Seeing baby Jesus asleep in a feeding box should not fill us with warm sentimentality. We don’t feel that way when we see a person sleeping in a doorway, after all. Rather, it should make us sad and mad. Sad at the suffering of others, and mad that we live in a world where this is happening, and happening often—so often that we may have become numb to it. Have we become numb to the suffering of baby Jesus and Mary?

We often equate Jesus’ sufferings with his crucifixion on the cross. But if we really see the nativity for what it is, we should recognize that Jesus’ suffering began at birth. Jesus did not only suffer on the cross. Jesus suffered his disciples’ failures.

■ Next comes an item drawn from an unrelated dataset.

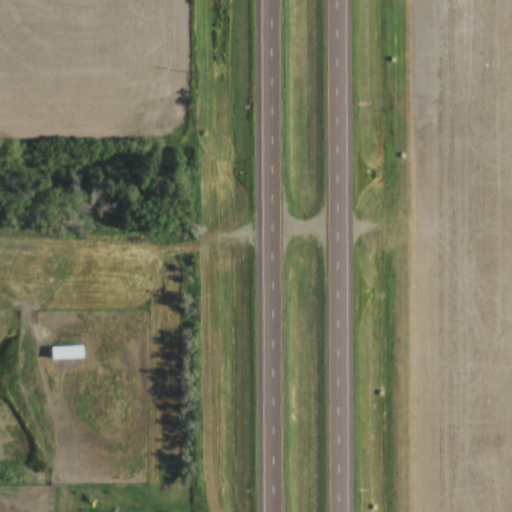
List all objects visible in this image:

He suffered the Pharisees’ opposition. He suffered the crowds and their demands. He suffered the Romans’ oppression. He suffered the loss of “equality with God” when he came in human flesh (Phil. 2:6). Jesus suffered his entire life, from birth to death.

Christmas reminds us that God is on a mission to reconcile all things to himself through Christ Jesus (Col. 1:20). The Almighty God, who could have chosen any number of ways to accomplish his mission, chose the way of suffering—in birth, life, and death. As we join in God’s mission, are we willing to suffer loss of privilege and power in order to truly serve the communities to whom God has sent us? Or do we fall into the worldly patterns of control, authority, and dominance, even as we seek to serve others?

This Christmas, may we see the nativity with new eyes and be transformed.